Exercises
[A] In the pandas discussion, why does the person asking prefer the final groupby-and-count solution to the one using Hist.agg(len).dropna()?
[B] Print the part of the pandas discussion starting with "This seems to" and going on through "names = ['rx','LagBin'])".

Document segment
- - - -
Counting grouped data with missing values in pandas dataframe

I am trying to do something like this, but on a much larger dataframe (called Clean):
d={'rx': [1,1,1,1,2.1,2.1,2.1,2.1],
'vals': [NaN,10,10,20,NaN,10,20,20]}
df=DataFrame(d)
arrays = [df.rx,df.vals]
index = pd.MultiIndex.from_arrays(arrays, names = ['rx','vals'])
df.index = index
Hist=df.groupby(level=('rx','vals'))
Hist.count('vals')
This seems to work just fine, but when I run the same concept on even a subset of the Clean dataframe (substituting a column 'LagBin' for 'vals') I get an error:
df1=DataFrame(data=Clean,columns=('rx','LagBin'))
df1=df1.head(n=20)
arrays = [df1.rx,df1.LagBin]
index = pd.MultiIndex.from_arrays(arrays, names = ['rx','LagBin'])
df1.index = index
Hist=df1.groupby(level=('rx','LagBin'))
Hist.count('LagBin')
Specifically, the Hist.count('LagBin') produces a value error:
ValueError: Cannot convert NA to integer
I have looked at the data structure and that all seems exactly the same.
Here is the data that produces the error:
rx LagBin rx LagBin
139.1 nan 139.1
139.1 0 139.1 0
139.1 0 139.1 0
139.1 0 139.1 0
141.1 nan 141.1
141.1 10 141.1 10
141.1 20 141.1 20
193 nan 193
193 50 193 50
193 20 193 20
193 3600 193 3600
193 50 193 50
193 0 193 0
193 20 193 20
193 10 193 10
193 110 193 110
193 80 193 80
193 460 193 460
193 30 193 30
193 0 193 0
while the original routine that works produces this:
rx vals rx vals
1 nan 1
1 10 1 10
1 10 1 10
1 20 1 20
2.1 nan 2.1
2.1 10 2.1 10
2.1 20 2.1 20
2.1 20 2.1 20
What is different about these datasets that produces this error?
If I'm understanding your question correctly I believe what you want is:
Hist.agg(len).dropna()
The full code implementation looks like this:
d={'rx': [139.1,139.1,139.1,139.1,141.1,141.1,141.1,193,193,193,193,193,193,193,193,193,193,193,193,193],
'vals': [nan,0,0,0,nan,10,20,nan,50,20,3600,50,0,20,10,110,80,460,30,0]}
df=pd.DataFrame(d)
arrays = [df.rx,df.vals]
index = pd.MultiIndex.from_arrays(arrays, names = ['rx','vals'])
df.index = index
Hist=df.groupby(level=('rx','vals'))
print(Hist.agg(len).dropna())
Where df looks like:
rx vals
rx vals
139.1 NaN 139.1 NaN
0 139.1 0
0 139.1 0
0 139.1 0
141.1 NaN 141.1 NaN
10 141.1 10
20 141.1 20
193.0 NaN 193.0 NaN
50 193.0 50
20 193.0 20
3600 193.0 3600
50 193.0 50
0 193.0 0
20 193.0 20
10 193.0 10
110 193.0 110
80 193.0 80
460 193.0 460
30 193.0 30
0 193.0 0
And the line Hist.agg(len).dropna() looks like:
rx vals
rx vals
139.1 0 3 3
141.1 10 1 1
20 1 1
193.0 0 2 2
10 1 1
20 2 2
30 1 1
50 2 2
80 1 1
110 1 1
460 1 1
3600 1 1
That looks right---I have been tinkering with groupby and came up with this solution, which seems more elegant, and does not require explicitly dealing with the na's:
df1=DataFrame(data=Clean,columns=('rx','LagBin'))
df1=df1.head(n=20)
df1["rx"].groupby((df1["rx"],df1["LagBin"])).count().reset_index(name="Count")
print(LagCount)
which gives me:
rx LagBin Count
0 139.1 0 3
1 141.1 10 1
2 141.1 20 1
3 193.0 0 2
4 193.0 10 1
5 193.0 20 2
6 193.0 30 1
7 193.0 50 2
8 193.0 80 1
9 193.0 110 1
10 193.0 460 1
11 193.0 3600 1
I like this better, because I retain values as values and not indices, which I assume will make life easier later for plotting.
- - - -
Input data
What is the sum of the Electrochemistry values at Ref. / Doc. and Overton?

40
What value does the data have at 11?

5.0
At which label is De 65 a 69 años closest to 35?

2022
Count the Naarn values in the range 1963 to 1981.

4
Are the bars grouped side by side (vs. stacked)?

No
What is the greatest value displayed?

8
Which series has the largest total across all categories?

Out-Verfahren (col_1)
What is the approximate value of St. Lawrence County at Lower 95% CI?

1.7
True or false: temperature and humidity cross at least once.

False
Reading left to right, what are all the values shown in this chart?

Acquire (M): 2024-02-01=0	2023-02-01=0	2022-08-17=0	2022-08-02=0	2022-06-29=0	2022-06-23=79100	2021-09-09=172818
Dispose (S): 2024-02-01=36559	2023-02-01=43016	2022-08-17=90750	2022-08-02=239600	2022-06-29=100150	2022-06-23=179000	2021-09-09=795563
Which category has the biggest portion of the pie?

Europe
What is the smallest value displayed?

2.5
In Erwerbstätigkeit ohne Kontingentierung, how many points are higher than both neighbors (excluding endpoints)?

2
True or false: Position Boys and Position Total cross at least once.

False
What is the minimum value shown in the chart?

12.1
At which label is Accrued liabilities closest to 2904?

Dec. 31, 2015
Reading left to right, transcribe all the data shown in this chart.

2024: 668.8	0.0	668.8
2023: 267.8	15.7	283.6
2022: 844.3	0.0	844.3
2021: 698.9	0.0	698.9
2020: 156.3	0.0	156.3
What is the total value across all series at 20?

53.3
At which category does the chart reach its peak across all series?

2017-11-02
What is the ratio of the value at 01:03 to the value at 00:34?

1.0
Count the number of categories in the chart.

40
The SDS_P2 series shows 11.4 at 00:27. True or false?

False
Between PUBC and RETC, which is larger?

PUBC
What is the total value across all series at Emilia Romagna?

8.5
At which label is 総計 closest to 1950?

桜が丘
- - - -
Expected outputs
[A] They find it more elegant, and it doesn't require explicitly dealing with the missing values. They also prefer it because it keeps the values as values rather than as indices, which they expect will make plotting easier later.

[B]
This seems to work just fine, but when I run the same concept on even a subset of the Clean dataframe (substituting a column 'LagBin' for 'vals') I get an error:
df1=DataFrame(data=Clean,columns=('rx','LagBin'))
df1=df1.head(n=20)
arrays = [df1.rx,df1.LagBin]
index = pd.MultiIndex.from_arrays(arrays, names = ['rx','LagBin'])